Por Beatriz W. De Rittigstein
Con la visita de Netanyahu a EEUU, se reafirmó el compromiso con Israel. Sin embargo, la seguridad de un país y especialmente uno tan amenazado, imperiosamente debe basarse en sí mismo, no en la buena voluntad de otro. Tampoco, los derechos de un país pueden depender sólo de la comunidad internacional. Abundan los ejemplos para escarmentar: Ruanda, Bosnia y más recientemente los cientos de sirios enfrentados a la represión de Asad.
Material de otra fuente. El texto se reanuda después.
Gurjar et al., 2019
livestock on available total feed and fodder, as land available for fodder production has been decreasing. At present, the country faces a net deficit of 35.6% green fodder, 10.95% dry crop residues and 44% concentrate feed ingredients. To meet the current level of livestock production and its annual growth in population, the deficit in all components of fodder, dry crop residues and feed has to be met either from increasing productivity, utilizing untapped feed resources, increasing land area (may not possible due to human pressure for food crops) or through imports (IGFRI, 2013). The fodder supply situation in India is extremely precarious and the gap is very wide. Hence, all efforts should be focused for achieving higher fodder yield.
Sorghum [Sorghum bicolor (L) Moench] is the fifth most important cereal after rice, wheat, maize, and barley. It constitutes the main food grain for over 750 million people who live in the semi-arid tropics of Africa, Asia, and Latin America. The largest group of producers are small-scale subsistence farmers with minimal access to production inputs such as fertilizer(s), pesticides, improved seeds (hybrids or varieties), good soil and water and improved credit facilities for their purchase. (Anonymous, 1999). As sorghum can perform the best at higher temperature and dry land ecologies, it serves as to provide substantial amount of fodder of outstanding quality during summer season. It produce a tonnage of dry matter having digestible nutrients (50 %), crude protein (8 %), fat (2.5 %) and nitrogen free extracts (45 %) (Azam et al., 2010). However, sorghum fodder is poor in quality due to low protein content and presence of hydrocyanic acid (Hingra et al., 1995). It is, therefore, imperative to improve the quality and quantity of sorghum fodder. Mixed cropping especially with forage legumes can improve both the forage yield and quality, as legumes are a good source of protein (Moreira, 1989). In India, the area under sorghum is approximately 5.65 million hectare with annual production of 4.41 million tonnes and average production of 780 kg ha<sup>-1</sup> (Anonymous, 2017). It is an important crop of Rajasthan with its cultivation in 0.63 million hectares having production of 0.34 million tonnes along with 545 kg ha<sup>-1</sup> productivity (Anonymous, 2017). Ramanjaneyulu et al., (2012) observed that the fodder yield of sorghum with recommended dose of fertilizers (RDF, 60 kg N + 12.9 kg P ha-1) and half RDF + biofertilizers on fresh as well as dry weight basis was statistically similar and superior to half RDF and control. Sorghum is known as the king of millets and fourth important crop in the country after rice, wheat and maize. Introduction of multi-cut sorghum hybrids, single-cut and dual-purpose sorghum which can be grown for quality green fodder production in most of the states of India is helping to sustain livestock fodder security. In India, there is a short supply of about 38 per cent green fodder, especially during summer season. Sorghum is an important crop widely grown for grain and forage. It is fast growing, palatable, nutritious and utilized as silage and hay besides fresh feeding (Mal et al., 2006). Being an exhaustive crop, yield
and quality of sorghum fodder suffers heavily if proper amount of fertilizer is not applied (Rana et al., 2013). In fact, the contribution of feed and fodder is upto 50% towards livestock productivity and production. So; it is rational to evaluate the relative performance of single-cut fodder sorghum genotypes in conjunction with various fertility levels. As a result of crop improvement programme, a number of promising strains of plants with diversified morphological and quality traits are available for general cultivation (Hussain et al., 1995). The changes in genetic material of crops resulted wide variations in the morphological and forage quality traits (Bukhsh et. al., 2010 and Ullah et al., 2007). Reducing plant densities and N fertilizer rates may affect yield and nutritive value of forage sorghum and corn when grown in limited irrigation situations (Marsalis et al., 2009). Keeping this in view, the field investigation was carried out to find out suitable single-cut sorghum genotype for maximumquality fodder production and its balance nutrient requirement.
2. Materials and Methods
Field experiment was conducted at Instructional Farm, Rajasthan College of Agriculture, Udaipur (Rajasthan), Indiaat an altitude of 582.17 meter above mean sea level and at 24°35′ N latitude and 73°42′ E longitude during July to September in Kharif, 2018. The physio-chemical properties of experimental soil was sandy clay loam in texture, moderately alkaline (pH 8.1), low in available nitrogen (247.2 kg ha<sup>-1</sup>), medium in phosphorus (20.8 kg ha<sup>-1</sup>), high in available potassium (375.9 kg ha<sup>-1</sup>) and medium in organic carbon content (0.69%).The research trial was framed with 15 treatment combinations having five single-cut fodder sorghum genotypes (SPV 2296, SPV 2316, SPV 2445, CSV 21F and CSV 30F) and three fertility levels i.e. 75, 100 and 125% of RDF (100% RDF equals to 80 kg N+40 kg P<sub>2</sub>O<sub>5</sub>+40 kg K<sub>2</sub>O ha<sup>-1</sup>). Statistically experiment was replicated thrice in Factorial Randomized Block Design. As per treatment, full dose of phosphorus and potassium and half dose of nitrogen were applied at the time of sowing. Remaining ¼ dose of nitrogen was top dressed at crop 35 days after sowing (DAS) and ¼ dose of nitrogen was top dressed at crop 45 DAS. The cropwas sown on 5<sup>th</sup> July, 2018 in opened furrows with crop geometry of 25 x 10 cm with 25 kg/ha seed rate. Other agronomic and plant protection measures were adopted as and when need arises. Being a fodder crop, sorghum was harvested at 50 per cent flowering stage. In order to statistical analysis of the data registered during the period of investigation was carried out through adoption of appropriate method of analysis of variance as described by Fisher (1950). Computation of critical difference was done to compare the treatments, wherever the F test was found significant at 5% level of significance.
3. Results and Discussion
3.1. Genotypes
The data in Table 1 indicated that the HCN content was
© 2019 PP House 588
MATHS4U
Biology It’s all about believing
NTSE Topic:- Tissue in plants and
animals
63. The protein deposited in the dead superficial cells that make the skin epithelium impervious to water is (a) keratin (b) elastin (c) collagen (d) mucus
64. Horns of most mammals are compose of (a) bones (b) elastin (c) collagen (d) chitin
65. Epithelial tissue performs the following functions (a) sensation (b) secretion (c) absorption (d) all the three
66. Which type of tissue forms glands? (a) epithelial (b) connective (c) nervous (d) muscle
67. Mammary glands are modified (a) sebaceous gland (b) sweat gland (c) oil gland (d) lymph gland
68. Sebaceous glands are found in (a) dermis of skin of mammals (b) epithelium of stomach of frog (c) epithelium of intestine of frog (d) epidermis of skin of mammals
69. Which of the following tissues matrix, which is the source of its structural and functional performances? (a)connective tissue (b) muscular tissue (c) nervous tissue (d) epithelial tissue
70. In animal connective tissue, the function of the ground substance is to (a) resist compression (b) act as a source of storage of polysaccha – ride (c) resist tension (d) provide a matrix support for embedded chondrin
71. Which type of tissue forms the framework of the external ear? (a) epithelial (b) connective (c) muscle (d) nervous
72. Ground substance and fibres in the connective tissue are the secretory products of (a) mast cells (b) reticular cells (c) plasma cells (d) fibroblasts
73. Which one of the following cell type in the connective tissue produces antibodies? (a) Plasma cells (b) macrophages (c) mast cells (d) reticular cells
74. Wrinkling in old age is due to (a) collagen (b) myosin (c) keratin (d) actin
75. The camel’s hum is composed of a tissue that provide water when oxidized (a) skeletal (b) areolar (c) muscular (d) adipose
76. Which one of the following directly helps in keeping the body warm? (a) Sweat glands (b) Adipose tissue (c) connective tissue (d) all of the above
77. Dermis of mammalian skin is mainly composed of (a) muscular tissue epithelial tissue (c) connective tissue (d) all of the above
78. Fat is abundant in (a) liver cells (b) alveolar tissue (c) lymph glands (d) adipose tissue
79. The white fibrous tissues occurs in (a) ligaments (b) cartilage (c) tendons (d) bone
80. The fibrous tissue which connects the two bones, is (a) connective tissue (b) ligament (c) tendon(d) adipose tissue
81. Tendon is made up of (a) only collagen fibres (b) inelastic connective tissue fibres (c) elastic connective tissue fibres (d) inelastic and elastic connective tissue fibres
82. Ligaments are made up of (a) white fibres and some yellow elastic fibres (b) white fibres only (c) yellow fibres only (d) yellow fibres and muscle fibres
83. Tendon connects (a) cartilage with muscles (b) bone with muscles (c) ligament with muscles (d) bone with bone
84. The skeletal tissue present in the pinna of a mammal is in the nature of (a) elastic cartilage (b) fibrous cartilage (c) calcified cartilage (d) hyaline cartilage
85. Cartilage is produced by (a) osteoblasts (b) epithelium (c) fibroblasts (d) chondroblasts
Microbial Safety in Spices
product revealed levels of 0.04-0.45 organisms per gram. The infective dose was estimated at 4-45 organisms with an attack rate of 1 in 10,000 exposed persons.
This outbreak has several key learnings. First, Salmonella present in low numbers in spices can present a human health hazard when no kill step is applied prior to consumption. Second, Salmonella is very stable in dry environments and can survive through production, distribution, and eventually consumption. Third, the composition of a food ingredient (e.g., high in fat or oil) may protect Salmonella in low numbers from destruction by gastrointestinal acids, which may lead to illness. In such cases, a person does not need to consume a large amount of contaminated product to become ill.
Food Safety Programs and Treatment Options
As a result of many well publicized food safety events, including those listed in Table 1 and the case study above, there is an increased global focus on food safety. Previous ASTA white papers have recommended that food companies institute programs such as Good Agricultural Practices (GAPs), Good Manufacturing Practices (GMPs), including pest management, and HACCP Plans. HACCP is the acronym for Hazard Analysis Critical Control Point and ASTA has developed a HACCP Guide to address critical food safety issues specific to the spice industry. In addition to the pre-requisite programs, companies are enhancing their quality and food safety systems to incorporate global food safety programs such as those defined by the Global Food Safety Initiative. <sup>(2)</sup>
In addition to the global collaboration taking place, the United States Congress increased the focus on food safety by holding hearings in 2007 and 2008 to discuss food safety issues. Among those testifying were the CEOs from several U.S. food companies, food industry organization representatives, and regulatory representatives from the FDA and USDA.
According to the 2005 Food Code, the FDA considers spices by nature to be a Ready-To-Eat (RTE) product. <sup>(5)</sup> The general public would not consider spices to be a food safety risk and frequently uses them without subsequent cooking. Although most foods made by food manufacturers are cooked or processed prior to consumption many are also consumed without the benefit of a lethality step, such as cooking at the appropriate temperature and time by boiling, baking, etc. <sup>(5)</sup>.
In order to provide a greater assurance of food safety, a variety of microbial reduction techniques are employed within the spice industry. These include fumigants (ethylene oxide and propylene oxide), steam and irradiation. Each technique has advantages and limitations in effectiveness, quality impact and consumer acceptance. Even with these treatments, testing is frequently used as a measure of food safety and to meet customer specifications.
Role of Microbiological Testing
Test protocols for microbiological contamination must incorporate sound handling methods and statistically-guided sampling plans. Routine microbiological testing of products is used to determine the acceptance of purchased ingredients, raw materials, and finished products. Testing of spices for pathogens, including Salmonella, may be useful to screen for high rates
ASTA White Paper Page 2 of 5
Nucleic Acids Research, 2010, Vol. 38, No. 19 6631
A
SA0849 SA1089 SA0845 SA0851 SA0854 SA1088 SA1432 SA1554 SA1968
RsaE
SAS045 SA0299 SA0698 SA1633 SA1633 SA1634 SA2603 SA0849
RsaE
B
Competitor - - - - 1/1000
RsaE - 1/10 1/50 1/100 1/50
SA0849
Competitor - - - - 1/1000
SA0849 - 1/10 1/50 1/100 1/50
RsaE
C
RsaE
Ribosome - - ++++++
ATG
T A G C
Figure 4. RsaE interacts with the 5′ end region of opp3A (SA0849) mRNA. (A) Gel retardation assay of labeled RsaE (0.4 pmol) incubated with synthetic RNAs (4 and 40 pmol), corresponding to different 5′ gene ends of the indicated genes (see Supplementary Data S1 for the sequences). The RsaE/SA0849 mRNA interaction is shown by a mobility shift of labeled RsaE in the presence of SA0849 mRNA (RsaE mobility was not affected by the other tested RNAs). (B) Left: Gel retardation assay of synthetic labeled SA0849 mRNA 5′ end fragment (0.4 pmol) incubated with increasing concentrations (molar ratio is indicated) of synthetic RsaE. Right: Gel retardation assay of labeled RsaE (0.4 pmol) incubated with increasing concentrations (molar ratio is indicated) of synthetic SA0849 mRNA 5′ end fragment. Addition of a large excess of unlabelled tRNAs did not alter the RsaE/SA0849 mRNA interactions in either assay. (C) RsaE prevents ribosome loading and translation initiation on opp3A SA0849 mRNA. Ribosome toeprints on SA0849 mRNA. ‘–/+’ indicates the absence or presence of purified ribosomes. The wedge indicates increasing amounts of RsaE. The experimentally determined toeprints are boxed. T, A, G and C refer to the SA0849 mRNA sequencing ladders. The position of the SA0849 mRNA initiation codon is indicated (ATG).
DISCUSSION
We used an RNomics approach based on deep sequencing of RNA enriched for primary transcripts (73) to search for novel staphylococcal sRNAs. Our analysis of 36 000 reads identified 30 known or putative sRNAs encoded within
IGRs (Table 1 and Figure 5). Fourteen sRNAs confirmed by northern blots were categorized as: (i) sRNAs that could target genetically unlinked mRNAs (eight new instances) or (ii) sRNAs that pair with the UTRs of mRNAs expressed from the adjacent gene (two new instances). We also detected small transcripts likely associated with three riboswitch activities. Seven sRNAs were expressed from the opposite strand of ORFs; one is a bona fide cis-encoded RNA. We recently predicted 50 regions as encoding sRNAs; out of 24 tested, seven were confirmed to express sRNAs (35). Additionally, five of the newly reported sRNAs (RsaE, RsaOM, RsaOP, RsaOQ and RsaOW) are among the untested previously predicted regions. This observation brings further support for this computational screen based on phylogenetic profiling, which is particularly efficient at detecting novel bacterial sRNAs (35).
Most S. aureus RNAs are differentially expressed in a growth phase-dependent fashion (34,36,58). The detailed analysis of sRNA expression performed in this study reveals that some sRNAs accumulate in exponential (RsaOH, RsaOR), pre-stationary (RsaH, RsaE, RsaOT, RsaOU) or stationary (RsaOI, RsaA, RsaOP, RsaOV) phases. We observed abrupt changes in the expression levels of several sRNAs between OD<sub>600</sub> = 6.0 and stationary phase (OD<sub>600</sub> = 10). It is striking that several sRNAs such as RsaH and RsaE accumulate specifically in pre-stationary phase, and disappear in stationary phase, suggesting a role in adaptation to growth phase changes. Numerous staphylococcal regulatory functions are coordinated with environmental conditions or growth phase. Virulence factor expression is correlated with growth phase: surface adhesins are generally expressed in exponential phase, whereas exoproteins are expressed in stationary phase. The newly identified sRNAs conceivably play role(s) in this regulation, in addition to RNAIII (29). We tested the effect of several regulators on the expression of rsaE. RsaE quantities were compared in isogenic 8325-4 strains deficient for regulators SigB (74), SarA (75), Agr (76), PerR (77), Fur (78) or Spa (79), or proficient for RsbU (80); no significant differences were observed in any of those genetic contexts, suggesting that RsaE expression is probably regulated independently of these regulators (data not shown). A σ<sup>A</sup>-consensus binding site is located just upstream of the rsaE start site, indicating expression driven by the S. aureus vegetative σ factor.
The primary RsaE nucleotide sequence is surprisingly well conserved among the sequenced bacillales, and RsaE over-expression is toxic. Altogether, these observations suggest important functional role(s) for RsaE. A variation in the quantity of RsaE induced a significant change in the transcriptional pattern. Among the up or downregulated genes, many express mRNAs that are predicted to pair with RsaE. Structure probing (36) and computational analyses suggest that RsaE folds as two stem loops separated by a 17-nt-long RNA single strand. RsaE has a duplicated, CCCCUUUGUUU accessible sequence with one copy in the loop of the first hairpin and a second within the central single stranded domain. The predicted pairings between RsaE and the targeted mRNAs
De allí que el premier israelí recalque que los límites de 1967 son indefendibles.
Cabe recordar que previo a la Guerra de los Seis Días, Israel fue amenazado con su destrucción. Sin más opciones para sobrevivir, la defensa israelí sorprendió con una rápida victoria.
Obligar a Israel a aceptar términos de paz sin negociar asuntos que ponen en peligro su existencia, constituye una visión parcial y arbitraria. La experiencia de los acuerdos de Oslo muestra que ningún proceso funcionará si la contraparte no es honesta.
El ajuste territorial no es garantía. Tras la caída de Mubarak, vemos apremios por romper el acuerdo de paz. Inmediatamente asumió el gobierno interino egipcio, permitió el paso por el Canal de Suez, de barcos militares iraníes rumbo a Siria, con armas para Hezbolá.
A fin de alcanzar un acuerdo definitivo, en Camp David, Ehud Barak ofreció el 97% del territorio reclamado. Bill Clinton es testigo de la respuesta de Arafat: si aceptaba se arriesgaba a que lo maten. Arafat no supo ser el líder valiente que el pueblo palestino necesitaba.
Enfrentando el mismo problema, hay indicios de una ingenuidad peligrosa y la repetición de las fracasadas ofertas en circunstancias agravadas, dado el crecimiento del islamismo radical y su campaña para deslegitimar a Israel.